El síndrome de Dorian Gray

16.04.2013 19:39

Existe una tendencia en redes
sociales como Instagram y
Facebook de personas que con
una inusitada vanidad saturan
el espacio con fotos de sí mismos.
Esta práctica ególatra es común
en todo el mundo y la
naturalidad con la que la gente
se mira en el espejo hasta 100
veces al día hoy esta migrando al
espectro digital. Si examinamos
las fotos que cuelgan sobre todo
los jóvenes en este tipo de
espacios encontraremos repetida
la lacónica imagen del yo
tomándole la foto al propio yo.
Puede que esta inofensiva
práctica esté difuminando la
realidad dejando en una
desventaja apabullante a la
esencia sobre la apariencia. Pues
con las herramientas de edición
que se encuentran a la mano, ya
es posible engañar hasta el más
esnob de los espejos.
(Afortunadamente los griegos no
habían inventado la edición
cuando Narciso se enamoró de su
propia imagen reflejada en una
fuente). Pero si el genérico
photoshop ya es el botox del
botox ¿hásta cuantos estadios
más de decadencia debemos
trascender para terminar de
desfigurar la imagen en nuestra
búsqueda desesperada de
aprobación? No en vano John
Milton quien encarna
magistralmente al mismísimo
demonio en una escena de la
película El Abogado del Diablo
confiesa que la vanidad es su
pecado favorito.
Si antes era posible enamorarse
virtualmente sin tener ninguna
especie de contacto físico, hoy el
contacto virtual es cada vez
menos fidedigno. Penetrar el
maquillaje de los espejos del
alma es cada vez una tarea más
difícil. La conquista pasó de ser
un intercambio de palabras
presencial a un intercambio
cibernético de retratos
cosméticos. Falso resplandor que
estrangula a la fotografía como
arte y revela la idiosincrasia de
un vecindario universal que le
gusta es que lo vean.

┄┄┄┄┄┄

## Consigna
Responde estas preguntas sobre la lectura anterior acerca del síndrome de Dorian Gray:
(a) ¿Qué dos redes sociales nombra la lectura como ejemplos de la tendencia descrita?
(b) Según la lectura, ¿hasta cuántas veces al día se mira la gente en el espejo?
(c) ¿Qué pecado confiesa John Milton que es su favorito en la película El Abogado del Diablo?

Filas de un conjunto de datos
┄┄┄┄┄┄

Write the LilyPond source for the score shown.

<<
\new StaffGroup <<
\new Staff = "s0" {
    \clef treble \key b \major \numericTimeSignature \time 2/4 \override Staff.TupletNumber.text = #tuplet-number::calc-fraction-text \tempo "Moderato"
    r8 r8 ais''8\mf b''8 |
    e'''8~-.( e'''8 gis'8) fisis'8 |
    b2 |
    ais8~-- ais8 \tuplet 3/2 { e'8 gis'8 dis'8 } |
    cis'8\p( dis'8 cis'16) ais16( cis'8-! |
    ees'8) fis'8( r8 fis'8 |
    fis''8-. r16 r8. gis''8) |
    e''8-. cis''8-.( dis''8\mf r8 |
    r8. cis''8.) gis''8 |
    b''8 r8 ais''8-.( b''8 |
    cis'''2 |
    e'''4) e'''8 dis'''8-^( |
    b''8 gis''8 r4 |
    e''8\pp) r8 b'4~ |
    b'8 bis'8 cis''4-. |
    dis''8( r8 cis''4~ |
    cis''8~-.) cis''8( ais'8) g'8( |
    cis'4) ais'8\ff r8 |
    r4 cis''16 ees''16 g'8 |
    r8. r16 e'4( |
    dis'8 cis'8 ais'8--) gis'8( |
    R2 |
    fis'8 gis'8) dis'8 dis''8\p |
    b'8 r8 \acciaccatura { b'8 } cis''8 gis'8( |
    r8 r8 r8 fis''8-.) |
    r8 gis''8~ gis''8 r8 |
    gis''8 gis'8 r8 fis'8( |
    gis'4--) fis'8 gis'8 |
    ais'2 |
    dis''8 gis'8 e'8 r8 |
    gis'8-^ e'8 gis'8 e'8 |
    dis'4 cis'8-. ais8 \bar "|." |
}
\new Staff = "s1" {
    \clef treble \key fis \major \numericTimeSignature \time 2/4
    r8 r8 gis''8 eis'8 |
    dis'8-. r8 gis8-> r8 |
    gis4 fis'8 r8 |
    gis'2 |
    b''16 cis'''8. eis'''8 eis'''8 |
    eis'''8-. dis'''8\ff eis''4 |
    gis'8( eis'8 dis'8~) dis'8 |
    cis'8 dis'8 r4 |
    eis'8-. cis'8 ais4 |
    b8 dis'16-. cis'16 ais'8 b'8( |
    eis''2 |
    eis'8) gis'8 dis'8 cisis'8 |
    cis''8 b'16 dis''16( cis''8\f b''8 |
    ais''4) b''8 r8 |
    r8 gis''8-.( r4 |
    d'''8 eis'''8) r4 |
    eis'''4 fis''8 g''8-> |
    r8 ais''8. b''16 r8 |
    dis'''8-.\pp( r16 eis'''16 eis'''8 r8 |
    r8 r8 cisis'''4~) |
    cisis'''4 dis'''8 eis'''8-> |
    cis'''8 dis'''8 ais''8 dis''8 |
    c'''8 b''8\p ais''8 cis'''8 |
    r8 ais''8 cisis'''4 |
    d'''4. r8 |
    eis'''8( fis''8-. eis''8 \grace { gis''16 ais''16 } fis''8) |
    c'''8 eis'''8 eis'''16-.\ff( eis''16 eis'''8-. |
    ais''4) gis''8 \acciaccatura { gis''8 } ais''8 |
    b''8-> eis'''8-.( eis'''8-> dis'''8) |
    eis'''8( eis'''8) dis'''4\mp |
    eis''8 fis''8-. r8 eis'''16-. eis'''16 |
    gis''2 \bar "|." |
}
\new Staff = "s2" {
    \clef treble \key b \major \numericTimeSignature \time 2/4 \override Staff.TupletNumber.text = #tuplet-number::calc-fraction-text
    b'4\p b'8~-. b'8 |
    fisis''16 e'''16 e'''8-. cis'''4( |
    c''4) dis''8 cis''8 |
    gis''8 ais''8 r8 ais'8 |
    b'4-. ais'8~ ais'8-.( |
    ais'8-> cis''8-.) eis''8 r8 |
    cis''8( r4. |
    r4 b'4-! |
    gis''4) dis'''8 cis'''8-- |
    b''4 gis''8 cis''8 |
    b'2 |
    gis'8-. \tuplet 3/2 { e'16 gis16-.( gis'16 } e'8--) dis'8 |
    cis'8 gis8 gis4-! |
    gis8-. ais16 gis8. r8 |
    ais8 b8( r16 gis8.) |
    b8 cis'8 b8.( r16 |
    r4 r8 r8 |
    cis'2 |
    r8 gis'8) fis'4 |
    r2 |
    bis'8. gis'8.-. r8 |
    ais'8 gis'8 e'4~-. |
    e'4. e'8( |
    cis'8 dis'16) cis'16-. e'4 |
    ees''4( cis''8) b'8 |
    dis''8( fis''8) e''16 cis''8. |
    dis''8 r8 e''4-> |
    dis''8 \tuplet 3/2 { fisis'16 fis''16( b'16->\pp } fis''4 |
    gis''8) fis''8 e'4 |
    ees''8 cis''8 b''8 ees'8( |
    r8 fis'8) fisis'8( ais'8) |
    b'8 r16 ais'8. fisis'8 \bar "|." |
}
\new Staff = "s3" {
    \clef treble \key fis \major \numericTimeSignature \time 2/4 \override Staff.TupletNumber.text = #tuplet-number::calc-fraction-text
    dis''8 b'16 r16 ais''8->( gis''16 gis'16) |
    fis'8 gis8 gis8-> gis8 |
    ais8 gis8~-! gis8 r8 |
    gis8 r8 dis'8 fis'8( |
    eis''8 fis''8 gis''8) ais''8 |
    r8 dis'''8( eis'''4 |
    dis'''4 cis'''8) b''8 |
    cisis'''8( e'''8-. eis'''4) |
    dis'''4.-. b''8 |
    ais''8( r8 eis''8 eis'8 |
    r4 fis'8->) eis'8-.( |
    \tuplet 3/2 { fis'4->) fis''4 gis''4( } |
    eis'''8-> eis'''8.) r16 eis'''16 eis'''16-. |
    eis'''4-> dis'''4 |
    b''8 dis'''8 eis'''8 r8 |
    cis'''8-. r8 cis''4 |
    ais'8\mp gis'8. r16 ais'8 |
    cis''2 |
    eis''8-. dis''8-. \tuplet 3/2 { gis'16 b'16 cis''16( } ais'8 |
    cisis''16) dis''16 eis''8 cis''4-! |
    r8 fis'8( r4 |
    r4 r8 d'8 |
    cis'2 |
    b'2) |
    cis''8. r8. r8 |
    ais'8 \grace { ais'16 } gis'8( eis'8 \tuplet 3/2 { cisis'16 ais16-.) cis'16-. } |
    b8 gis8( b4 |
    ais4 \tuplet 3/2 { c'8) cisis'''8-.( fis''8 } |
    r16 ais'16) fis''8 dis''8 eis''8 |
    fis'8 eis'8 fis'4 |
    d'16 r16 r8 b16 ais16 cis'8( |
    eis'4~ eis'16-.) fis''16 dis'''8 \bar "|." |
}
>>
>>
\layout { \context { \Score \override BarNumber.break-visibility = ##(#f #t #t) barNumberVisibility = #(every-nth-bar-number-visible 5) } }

┄┄┄┄┄┄

## Respuesta del ejercicio
(a) Instagram y Facebook.
(b) Hasta 100 veces al día.
(c) La vanidad.